Every day Poets & Writers Magazine scans the headlines—publishing reports, literary dispatches, academic announcements, and more—for all the news that creative writers need to know. Here are today’s stories.
Publishers Weekly is celebrating its one hundred and fiftieth birthday today, as the first issue of the trade magazine, then called the Weekly Trade Circular, was published on January 18, 1872. The editors will also mark the anniversary throughout the year with regular features of archival content, a special issue due out in April, and a party in May during the U.S. Book Show.

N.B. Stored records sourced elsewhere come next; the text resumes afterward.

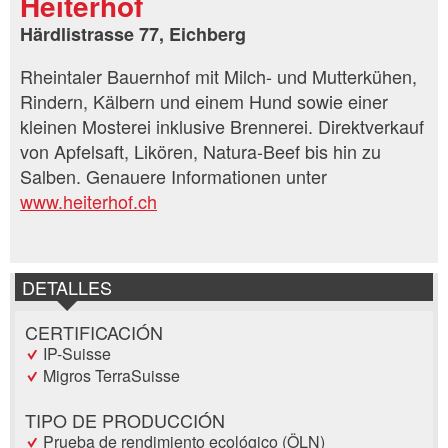
Heiterhof
Härdlistrasse 77, Eichberg
Rheintaler Bauernhof mit Milch- und Mutterkühen,
Rindern, Kälbern und einem Hund sowie einer
kleinen Mosterei inklusive Brennerei. Direktverkauf
von Apfelsaft, Likören, Natura-Beef bis hin zu
Salben. Genauere Informationen unter
www.heiterhof.ch
DETALLES
CERTIFICACIÓN
IP-Suisse
Migros TerraSuisse
TIPO DE PRODUCCIÓN
Prueba de rendimiento ecológico (ÖLN)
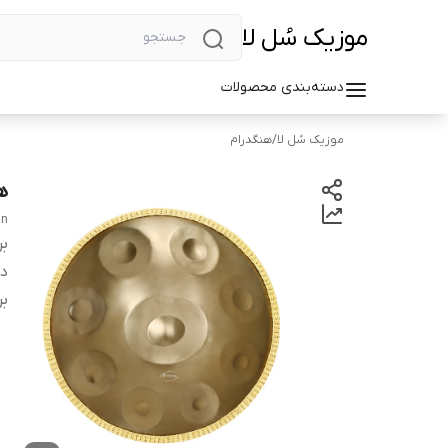
موزیک سُل لا
دسته‌بندی محصولات
موزیک سُل لا
/
هنگدرام
هنگدر
an
بر
دس
بر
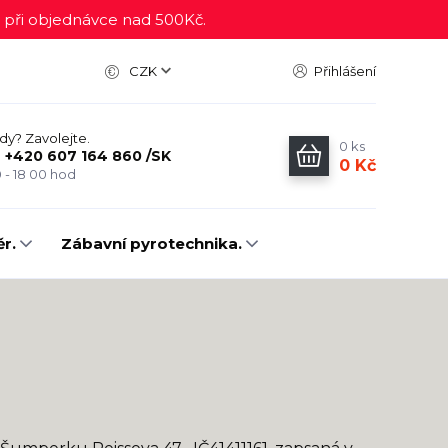
ři objednávce nad 500Kč.
CZK
Přihlášení
ady? Zavolejte.
0
ks
Z +420 607 164 860 /SK
0 Kč
 - 18 00 hod
r.
Zábavní pyrotechnika.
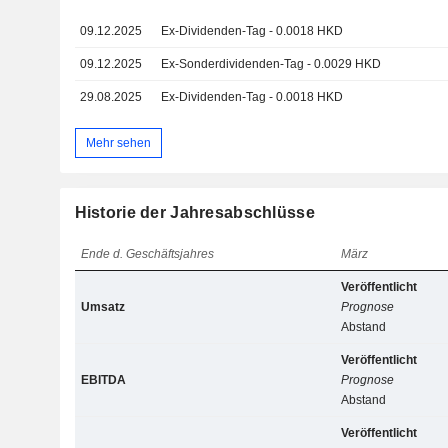
09.12.2025
Ex-Dividenden-Tag - 0.0018 HKD
09.12.2025
Ex-Sonderdividenden-Tag - 0.0029 HKD
29.08.2025
Ex-Dividenden-Tag - 0.0018 HKD
Mehr sehen
Historie der Jahresabschlüsse
Ende d. Geschäftsjahres
März
Veröffentlicht
Umsatz
Prognose
Abstand
Veröffentlicht
EBITDA
Prognose
Abstand
Veröffentlicht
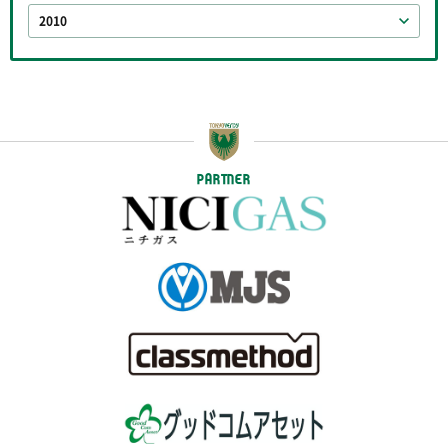
2010
PARTNER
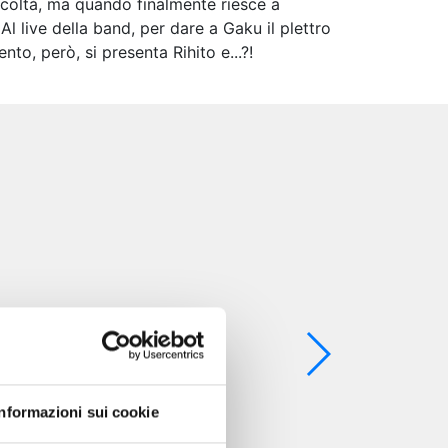
fficoltà, ma quando finalmente riesce a
. Al live della band, per dare a Gaku il plettro
to, però, si presenta Rihito e...?!
Informazioni sui cookie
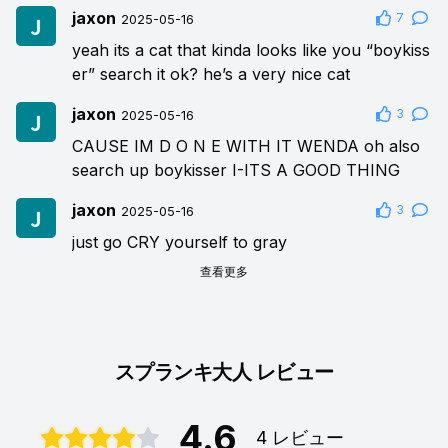
jaxon
7
2025-05-16
yeah its a cat that
kinda
looks like you “boykiss
er” search it ok? he’s a very nice cat
jaxon
3
2025-05-16
CAUSE IM D O N E WITH IT WENDA oh also
search up boykisser I-ITS A GOOD THING
jaxon
3
2025-05-16
just go
CRY
yourself to
gray
查看更多
スプランキ大人 レビュー
4.6
4 レビュー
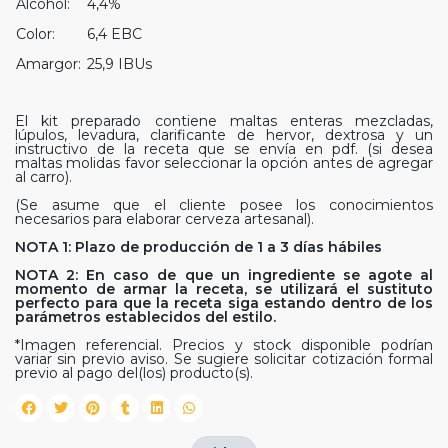
Alcohol:
4,4%
Color:
6,4 EBC
Amargor:
25,9 IBUs
El kit preparado contiene maltas enteras mezcladas,
lúpulos, levadura, clarificante de hervor, dextrosa y un
instructivo de la receta que se envía en pdf. (si desea
maltas molidas favor seleccionar la opción antes de agregar
al carro).
(Se asume que el cliente posee los conocimientos
necesarios para elaborar cerveza artesanal).
NOTA 1: Plazo de producción de 1 a 3 días hábiles
NOTA 2: En caso de que un ingrediente se agote al
momento de armar la receta, se utilizará el sustituto
perfecto para que la receta siga estando dentro de los
parámetros establecidos del estilo.
*Imagen referencial. Precios y stock disponible podrían
variar sin previo aviso. Se sugiere solicitar cotización formal
previo al pago del(los) producto(s).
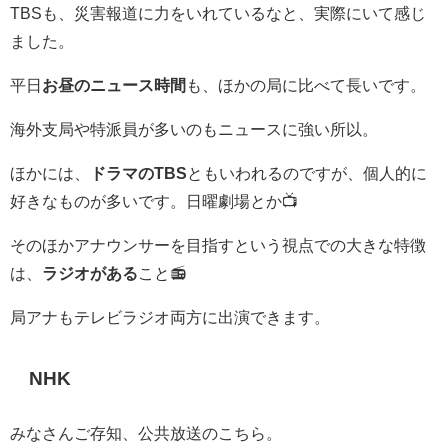
TBSも、災害報道に力をいれているなと、実際にいて感じ
ました。
平日
お昼のニュース時間
も、ほかの局に比べて長いです。
海外支局や特派員が多いのもニュースに強い所以。
ほかには、
ドラマのTBS
ともいわれるのですが、個人的に
好きなものが多いです。日曜劇場とか📺
そのほかアナウンサーを目指すという視点での大きな特徴
は、
ラジオがある
こと📻
局アナもテレビラジオ両方に出演できます。
NHK
みなさんご存知、公共放送のこちら。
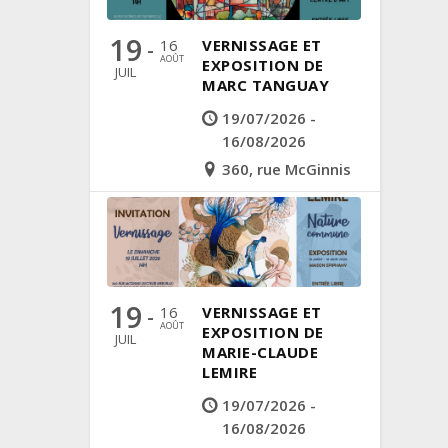
19
16
VERNISSAGE ET
-
AOÛT
EXPOSITION DE
JUIL
MARC TANGUAY
19/07/2026 -
16/08/2026
360, rue McGinnis
19
16
VERNISSAGE ET
-
AOÛT
EXPOSITION DE
JUIL
MARIE-CLAUDE
LEMIRE
19/07/2026 -
16/08/2026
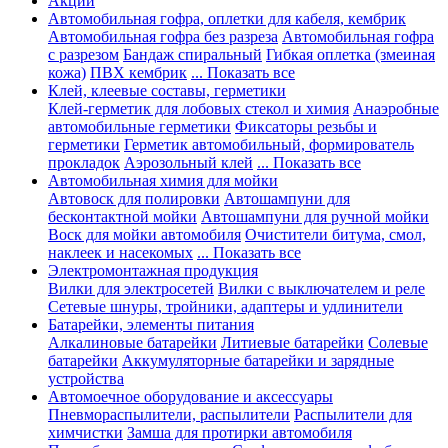
Акции
Автомобильная гофра, оплетки для кабеля, кембрик
Автомобильная гофра без разреза
Автомобильная гофра
с разрезом
Бандаж спиральный
Гибкая оплетка (змеиная
кожа)
ПВХ кембрик
... Показать все
Клей, клеевые составы, герметики
Клей-герметик для лобовых стекол и химия
Анаэробные
автомобильные герметики
Фиксаторы резьбы и
герметики
Герметик автомобильный, формирователь
прокладок
Аэрозольный клей
... Показать все
Автомобильная химия для мойки
Автовоск для полировки
Автошампуни для
бесконтактной мойки
Автошампуни для ручной мойки
Воск для мойки автомобиля
Очистители битума, смол,
наклеек и насекомых
... Показать все
Электромонтажная продукция
Вилки для электросетей
Вилки с выключателем и реле
Сетевые шнуры, тройники, адаптеры и удлинители
Батарейки, элементы питания
Алкалиновые батарейки
Литиевые батарейки
Солевые
батарейки
Аккумуляторные батарейки и зарядные
устройства
Автомоечное оборудование и аксессуары
Пневмораспылители, распылители
Распылители для
химчистки
Замша для протирки автомобиля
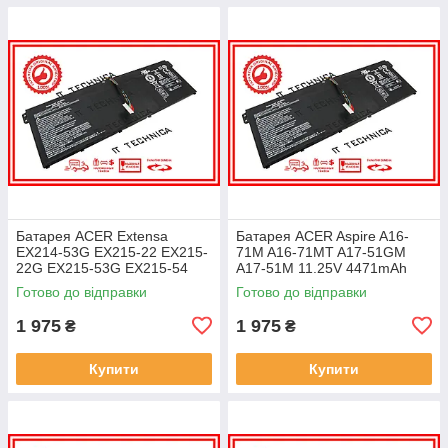
Батарея ACER Extensa
Батарея ACER Aspire A16-
EX214-53G EX215-22 EX215-
71M A16-71MT A17-51GM
22G EX215-53G EX215-54
A17-51M 11.25V 4471mAh
EX215-54G 11.25V 4471mAh
ОРИГІНАЛ
Готово до відправки
Готово до відправки
ОРИГІНАЛ
1 975
1 975
₴
₴
Купити
Купити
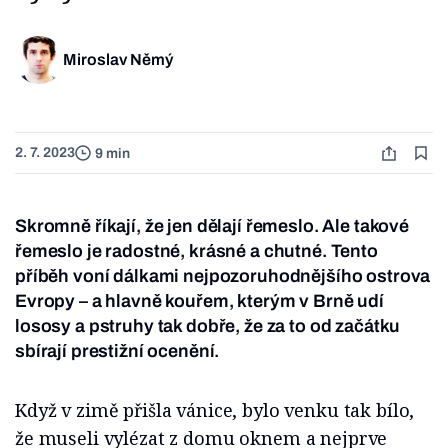
Miroslav Němý
2. 7. 2023
9 min
Skromně říkají, že jen dělají řemeslo. Ale takové
řemeslo je radostné, krásné a chutné. Tento
příběh voní dálkami nejpozoruhodnějšího ostrova
Evropy – a hlavně kouřem, kterým v Brně udí
lososy a pstruhy tak dobře, že za to od začátku
sbírají prestižní ocenění.
Když v zimě přišla vánice, bylo venku tak bílo,
že museli vylézat z domu oknem a nejprve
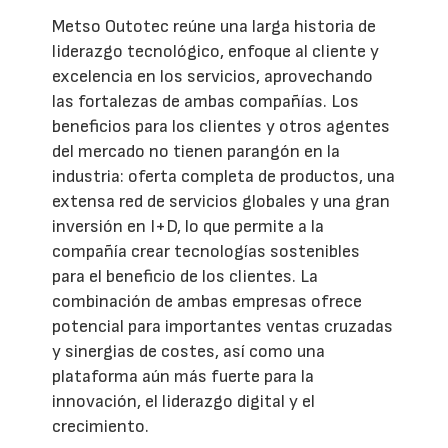
Metso Outotec reúne una larga historia de
liderazgo tecnológico, enfoque al cliente y
excelencia en los servicios, aprovechando
las fortalezas de ambas compañías. Los
beneficios para los clientes y otros agentes
del mercado no tienen parangón en la
industria: oferta completa de productos, una
extensa red de servicios globales y una gran
inversión en I+D, lo que permite a la
compañía crear tecnologías sostenibles
para el beneficio de los clientes. La
combinación de ambas empresas ofrece
potencial para importantes ventas cruzadas
y sinergias de costes, así como una
plataforma aún más fuerte para la
innovación, el liderazgo digital y el
crecimiento.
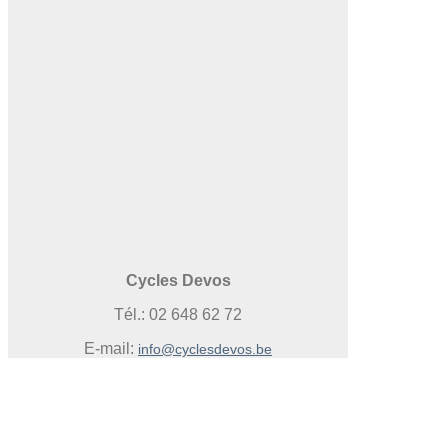
Cycles Devos
Tél.: 02 648 62 72
E-mail:
info@cyclesdevos.be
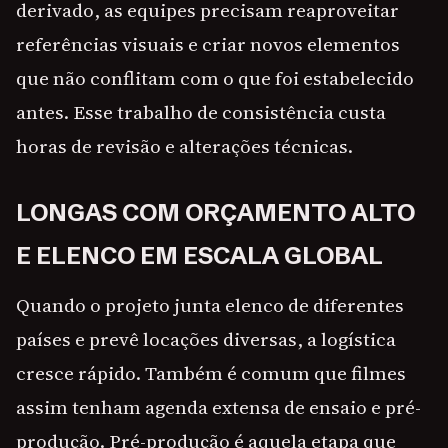
derivado, as equipes precisam reaproveitar
referências visuais e criar novos elementos
que não conflitam com o que foi estabelecido
antes. Esse trabalho de consistência custa
horas de revisão e alterações técnicas.
LONGAS COM ORÇAMENTO ALTO
E ELENCO EM ESCALA GLOBAL
Quando o projeto junta elenco de diferentes
países e prevê locações diversas, a logística
cresce rápido. Também é comum que filmes
assim tenham agenda extensa de ensaio e pré-
produção. Pré-produção é aquela etapa que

“It would have been impossible to do anything else. Everything I write is really the only thing I know how to write at a particular moment.” Louise Glück talks with former student Sam Huber about both her poetry and prose—and life after the Nobel. (Nation)
“Eric’s was an outsized personality. He lived famously, which is to say that he believed in his talents and vision and saw them as eminently worthy of recognition.” Erin Aubry Kaplan pays tribute to her late friend Eric Priestley, a poet and writer who contributed to the Black Arts Movement in Los Angeles. (Los Angeles Times)
Liz Hartman analyzes data from the adult best-seller lists released by Publishers Weekly throughout 2021. Books from the Big 5 continued to lead the rankings, accounting for 91 percent of the year’s hardcover best-sellers and 77.4 percent of paperback best-sellers. Still, Hartman notes, “the data shows its grip isn’t quite as tight as it once was.”
“I wrote it over the course of years. Like Penelope at her loom, I would add a line one day, and delete it the next. It was a real process of accretion.” Kaveh Akbar discusses the writing of his long poem “The Palace” and other pieces from his latest collection, Pilgrim Bell. (Rumpus)
“When you’re talking about a tragic event or having lost somebody, you’re going to cry but you’re also going to laugh. I wanted to acknowledge that the full spectrum of emotions is going to be there.” Sequoia Nagamatsu reflects on the grief that informed his debut novel, How High We Go in the Dark. (Star Tribune)
“Formal complaints can sound just like the master’s tools—bureaucratic, dry, tedious—but they’re also where you actually come to hear and learn about institutional mechanics, how institutions reproduce themselves.” Sara Ahmed discusses the research behind her latest book, Complaint! (Paris Review Daily)
The Millions spotlights five books landing in stores this week, including A Dream Life by Claire Messud and Joan Is Okay by Weike Wang.